Code for our EMNLP 2021 paper "Learning Kernel-Smoothed Machine Translation with Retrieved Examples"

Related tags

Deep LearningKSTER
Overview

KSTER

Code for our EMNLP 2021 paper "Learning Kernel-Smoothed Machine Translation with Retrieved Examples" [paper].

Usage

Download the processed datasets from this site. You can also download the built databases from this site and download the model checkpoints from this site.

Train a general-domain base model

Take English -> Germain translation for example.

export CUDA_VISIBLE_DEVICES=0,1,2,3
python3 -m joeynmt train configs/transformer_base_wmt14_en2de.yaml

Finetuning trained base model on domain-specific datasets

Take English -> Germain translation in Koran domain for example.

export CUDA_VISIBLE_DEVICES=0,1,2,3
python3 -m joeynmt train configs/transformer_base_koran_en2de.yaml

Build database

Take English -> Germain translation in Koran domain for example, wmt14_en_de.transformer.ckpt is the path of trained general-domain base model checkpoint.

mkdir database/koran_en_de_base
export CUDA_VISIBLE_DEVICES=0
python3 -m joeynmt build_database configs/transformer_base_koran_en2de.yaml \
        --ckpt wmt14_en_de.transformer.ckpt \
        --division train \
        --index_path database/koran_en_de_base/trained.index \
        --token_map_path database/koran_en_de_base/token_map \
        --embedding_path database/koran_en_de_base/embeddings.npy

Train the bandwidth estimator and weight estimator in KSTER

Take English -> Germain translation in Koran domain for example.

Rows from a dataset
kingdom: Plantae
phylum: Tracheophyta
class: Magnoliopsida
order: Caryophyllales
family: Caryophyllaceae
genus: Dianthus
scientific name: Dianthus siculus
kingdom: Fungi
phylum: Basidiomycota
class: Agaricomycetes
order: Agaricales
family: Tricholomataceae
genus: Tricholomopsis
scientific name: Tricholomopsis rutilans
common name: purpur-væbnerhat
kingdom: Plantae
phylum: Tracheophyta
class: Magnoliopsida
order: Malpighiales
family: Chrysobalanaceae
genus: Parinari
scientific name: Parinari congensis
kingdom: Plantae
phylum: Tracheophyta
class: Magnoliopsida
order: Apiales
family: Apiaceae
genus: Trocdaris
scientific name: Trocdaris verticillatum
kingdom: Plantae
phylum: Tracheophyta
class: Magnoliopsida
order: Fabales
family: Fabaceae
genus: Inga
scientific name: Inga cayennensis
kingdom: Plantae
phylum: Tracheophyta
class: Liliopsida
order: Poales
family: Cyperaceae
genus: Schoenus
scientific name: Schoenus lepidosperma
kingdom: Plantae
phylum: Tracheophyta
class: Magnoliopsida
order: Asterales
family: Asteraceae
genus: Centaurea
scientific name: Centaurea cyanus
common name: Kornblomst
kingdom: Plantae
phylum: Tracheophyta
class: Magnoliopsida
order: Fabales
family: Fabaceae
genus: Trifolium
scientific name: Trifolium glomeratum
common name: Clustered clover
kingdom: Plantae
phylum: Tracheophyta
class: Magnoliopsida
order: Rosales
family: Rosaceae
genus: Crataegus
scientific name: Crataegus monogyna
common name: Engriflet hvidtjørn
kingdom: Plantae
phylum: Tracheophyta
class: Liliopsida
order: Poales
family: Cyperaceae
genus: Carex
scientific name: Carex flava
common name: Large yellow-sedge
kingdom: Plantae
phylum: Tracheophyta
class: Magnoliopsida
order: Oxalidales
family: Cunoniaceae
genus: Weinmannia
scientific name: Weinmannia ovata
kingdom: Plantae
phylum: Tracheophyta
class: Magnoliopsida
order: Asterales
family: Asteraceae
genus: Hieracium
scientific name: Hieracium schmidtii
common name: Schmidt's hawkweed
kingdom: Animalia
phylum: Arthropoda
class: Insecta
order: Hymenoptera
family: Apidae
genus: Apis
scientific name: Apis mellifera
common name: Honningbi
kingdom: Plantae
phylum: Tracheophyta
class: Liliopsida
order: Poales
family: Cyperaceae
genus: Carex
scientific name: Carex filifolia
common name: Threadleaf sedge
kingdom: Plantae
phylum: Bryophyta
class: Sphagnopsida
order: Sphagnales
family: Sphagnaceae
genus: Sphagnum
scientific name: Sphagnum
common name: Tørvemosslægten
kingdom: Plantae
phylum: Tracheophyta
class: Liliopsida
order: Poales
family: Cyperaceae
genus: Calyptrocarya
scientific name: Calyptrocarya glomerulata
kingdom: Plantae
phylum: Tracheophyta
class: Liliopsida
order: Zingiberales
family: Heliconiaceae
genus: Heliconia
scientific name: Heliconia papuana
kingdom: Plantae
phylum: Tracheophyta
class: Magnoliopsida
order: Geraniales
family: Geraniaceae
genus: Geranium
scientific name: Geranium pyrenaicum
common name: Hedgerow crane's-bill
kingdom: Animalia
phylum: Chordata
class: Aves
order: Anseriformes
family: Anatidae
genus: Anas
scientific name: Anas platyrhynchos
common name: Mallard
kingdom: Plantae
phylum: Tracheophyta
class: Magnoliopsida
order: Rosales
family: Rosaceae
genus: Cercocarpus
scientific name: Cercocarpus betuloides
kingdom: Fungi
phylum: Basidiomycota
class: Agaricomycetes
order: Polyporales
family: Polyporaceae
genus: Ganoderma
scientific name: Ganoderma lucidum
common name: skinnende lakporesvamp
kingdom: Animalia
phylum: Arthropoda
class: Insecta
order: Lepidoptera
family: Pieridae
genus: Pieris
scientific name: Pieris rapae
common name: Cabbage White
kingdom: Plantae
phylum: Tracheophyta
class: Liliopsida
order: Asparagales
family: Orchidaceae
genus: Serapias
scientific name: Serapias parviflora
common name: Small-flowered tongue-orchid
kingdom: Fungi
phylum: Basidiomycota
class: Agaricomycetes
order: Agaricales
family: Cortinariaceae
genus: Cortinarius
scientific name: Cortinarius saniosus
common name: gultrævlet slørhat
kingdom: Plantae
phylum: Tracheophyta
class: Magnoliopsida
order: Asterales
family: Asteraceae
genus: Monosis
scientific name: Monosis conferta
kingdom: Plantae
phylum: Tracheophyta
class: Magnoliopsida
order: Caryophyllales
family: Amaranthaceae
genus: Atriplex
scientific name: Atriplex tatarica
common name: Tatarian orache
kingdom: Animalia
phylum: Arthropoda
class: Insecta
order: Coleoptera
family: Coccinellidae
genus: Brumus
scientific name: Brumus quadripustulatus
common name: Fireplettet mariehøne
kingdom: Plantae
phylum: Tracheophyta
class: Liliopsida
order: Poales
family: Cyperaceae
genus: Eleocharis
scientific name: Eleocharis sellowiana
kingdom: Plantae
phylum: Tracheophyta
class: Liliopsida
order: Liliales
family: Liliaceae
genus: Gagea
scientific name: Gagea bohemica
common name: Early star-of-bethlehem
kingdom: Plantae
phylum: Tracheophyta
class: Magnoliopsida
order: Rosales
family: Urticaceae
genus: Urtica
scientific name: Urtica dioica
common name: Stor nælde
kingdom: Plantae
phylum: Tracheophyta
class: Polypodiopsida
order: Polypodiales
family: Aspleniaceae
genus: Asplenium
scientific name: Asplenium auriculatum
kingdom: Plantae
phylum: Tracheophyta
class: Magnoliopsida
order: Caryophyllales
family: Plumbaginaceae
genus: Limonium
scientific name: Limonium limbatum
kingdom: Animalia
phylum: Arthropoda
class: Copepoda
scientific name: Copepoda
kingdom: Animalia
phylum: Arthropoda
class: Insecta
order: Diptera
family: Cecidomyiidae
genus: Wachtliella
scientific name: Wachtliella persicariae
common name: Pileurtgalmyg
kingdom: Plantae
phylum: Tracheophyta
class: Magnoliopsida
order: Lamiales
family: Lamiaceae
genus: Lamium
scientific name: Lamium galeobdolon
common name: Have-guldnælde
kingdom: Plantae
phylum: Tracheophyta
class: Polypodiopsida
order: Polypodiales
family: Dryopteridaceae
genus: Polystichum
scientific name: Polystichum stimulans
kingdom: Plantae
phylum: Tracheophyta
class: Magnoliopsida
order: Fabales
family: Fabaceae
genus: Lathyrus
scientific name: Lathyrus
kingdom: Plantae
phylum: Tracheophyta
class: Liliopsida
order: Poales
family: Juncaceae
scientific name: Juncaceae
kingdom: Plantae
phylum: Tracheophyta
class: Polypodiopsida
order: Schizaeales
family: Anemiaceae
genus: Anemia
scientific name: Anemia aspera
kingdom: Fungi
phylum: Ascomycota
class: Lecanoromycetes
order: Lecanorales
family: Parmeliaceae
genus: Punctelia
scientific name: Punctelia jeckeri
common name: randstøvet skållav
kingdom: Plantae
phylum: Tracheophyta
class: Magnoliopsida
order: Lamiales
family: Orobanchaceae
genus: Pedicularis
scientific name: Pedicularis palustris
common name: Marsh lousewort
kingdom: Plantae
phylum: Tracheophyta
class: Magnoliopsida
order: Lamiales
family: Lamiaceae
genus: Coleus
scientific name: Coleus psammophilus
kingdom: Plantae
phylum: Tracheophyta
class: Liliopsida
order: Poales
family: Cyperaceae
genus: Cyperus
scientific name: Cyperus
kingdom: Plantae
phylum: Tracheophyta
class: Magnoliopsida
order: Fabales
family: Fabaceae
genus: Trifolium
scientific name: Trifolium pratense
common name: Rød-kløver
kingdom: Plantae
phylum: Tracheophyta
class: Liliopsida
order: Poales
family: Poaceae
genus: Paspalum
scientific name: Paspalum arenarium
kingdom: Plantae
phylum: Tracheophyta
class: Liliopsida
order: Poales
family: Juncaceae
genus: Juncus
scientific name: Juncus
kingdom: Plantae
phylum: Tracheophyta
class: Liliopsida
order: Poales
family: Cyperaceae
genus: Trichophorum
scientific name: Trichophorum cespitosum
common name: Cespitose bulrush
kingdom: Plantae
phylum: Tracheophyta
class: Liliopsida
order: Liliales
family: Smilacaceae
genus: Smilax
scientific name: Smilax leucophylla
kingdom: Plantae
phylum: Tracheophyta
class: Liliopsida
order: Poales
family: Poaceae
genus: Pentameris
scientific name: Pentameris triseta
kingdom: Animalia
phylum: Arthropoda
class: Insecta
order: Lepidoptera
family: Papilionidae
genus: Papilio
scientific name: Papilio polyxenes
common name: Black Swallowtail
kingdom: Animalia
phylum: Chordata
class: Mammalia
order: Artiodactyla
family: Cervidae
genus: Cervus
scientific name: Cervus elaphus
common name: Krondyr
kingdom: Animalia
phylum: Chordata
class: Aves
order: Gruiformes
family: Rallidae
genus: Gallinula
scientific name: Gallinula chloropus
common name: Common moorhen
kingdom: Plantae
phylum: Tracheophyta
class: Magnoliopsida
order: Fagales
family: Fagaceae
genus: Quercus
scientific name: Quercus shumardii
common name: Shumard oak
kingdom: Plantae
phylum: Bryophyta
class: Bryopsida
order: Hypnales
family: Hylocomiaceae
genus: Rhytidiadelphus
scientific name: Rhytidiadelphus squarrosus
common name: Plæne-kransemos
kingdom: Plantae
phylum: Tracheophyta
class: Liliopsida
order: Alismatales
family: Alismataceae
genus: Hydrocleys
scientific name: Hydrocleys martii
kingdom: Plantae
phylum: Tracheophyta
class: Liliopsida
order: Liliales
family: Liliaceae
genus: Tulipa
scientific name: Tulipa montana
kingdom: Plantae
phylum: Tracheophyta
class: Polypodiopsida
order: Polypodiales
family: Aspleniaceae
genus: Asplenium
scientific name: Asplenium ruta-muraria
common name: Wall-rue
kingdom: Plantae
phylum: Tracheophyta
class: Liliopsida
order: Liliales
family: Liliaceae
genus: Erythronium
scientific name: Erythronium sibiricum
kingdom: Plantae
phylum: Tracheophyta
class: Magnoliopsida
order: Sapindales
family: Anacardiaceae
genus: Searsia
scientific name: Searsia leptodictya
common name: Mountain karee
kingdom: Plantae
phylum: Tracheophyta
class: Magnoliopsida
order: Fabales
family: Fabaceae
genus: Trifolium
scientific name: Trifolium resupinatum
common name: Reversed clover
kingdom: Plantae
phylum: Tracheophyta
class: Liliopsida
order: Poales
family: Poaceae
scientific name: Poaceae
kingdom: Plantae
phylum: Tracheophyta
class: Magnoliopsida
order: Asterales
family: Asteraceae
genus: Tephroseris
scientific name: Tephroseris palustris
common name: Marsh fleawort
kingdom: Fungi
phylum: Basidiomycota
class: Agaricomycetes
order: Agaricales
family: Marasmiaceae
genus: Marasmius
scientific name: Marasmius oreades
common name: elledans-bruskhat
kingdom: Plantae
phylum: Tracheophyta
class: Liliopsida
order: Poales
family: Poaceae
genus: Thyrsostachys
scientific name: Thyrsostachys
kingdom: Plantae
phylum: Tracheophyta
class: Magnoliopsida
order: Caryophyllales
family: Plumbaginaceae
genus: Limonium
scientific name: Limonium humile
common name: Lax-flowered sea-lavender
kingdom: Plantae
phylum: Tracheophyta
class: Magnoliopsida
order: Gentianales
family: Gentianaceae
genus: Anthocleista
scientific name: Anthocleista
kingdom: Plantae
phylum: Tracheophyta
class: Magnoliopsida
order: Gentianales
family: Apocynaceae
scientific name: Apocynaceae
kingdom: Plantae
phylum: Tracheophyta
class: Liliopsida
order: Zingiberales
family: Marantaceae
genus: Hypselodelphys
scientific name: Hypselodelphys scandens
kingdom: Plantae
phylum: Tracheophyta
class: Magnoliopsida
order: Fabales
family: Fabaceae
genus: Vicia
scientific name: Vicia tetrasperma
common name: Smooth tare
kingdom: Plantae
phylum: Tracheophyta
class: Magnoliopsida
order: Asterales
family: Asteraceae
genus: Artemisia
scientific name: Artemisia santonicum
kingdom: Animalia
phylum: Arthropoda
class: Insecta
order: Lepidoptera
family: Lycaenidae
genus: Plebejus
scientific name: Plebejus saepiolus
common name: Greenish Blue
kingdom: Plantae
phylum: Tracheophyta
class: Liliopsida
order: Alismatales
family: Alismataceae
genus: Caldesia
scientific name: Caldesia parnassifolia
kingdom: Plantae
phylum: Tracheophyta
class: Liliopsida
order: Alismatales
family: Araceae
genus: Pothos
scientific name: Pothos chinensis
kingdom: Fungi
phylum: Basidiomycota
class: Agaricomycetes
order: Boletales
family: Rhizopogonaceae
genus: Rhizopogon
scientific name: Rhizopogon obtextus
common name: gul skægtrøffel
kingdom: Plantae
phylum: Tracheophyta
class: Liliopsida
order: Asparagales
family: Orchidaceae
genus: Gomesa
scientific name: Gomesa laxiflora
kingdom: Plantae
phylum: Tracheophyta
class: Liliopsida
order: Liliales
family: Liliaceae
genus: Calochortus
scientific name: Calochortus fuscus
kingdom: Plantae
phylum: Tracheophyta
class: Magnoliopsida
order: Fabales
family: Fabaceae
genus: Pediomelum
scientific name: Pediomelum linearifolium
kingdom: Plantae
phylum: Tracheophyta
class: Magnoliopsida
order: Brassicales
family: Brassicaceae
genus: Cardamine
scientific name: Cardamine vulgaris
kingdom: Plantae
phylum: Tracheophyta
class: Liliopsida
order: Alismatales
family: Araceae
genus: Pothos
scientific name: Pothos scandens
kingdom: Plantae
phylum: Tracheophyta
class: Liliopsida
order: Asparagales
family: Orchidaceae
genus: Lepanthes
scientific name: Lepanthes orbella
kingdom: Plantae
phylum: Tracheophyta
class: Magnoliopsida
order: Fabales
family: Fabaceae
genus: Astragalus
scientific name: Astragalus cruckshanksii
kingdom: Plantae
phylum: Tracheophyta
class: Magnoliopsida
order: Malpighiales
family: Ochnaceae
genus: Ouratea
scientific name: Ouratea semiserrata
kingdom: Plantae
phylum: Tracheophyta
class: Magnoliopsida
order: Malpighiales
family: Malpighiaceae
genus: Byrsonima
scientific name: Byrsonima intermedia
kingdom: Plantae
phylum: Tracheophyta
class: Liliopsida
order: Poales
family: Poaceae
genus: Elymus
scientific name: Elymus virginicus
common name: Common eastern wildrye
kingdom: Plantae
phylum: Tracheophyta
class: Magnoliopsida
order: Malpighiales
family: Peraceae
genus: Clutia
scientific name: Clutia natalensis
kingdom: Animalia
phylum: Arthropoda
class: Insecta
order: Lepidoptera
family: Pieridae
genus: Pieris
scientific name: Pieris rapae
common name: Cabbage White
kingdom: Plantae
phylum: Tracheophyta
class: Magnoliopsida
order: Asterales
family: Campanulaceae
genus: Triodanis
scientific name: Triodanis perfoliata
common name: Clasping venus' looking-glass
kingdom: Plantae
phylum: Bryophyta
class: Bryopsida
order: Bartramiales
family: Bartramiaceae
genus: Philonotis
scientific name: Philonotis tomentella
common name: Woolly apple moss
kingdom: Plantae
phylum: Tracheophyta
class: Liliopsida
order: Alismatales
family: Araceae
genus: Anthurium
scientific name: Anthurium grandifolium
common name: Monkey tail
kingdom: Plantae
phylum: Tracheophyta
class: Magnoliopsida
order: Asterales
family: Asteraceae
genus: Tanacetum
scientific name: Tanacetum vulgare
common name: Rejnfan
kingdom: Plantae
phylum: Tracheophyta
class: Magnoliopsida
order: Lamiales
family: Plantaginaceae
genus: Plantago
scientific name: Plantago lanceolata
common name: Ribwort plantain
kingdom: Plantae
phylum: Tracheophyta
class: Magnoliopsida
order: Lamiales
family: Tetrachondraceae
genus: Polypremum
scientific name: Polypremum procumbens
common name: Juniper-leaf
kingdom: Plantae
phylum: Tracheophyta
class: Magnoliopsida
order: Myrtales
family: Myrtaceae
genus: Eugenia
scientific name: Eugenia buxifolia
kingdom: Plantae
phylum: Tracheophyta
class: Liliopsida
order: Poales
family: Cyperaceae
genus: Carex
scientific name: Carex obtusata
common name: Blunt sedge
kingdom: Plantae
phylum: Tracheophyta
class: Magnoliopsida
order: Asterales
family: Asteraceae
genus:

Directives
a - In one to three sentences, explain what the file given after --ckpt in the database-building command of the KSTER code page refers to.
b - Turn the part of the listing that opens with the line containing "genus: Atriplex" and closes with the line containing "scientific name: Brumus quadripustulatus" into a numbered list, leaving out any blank lines.
The KSTER code page and the listing have no connection to each other.

Complete answers
a - The file wmt14_en_de.transformer.ckpt passed to --ckpt is the path of the trained general-domain base model checkpoint. The database for the Koran-domain English-to-German example is built from that checkpoint.

b -
1. genus: Atriplex
2. scientific name: Atriplex tatarica
3. common name: Tatarian orache
4. kingdom: Animalia
5. phylum: Arthropoda
6. class: Insecta
7. order: Coleoptera
8. family: Coccinellidae
9. genus: Brumus
10. scientific name: Brumus quadripustulatus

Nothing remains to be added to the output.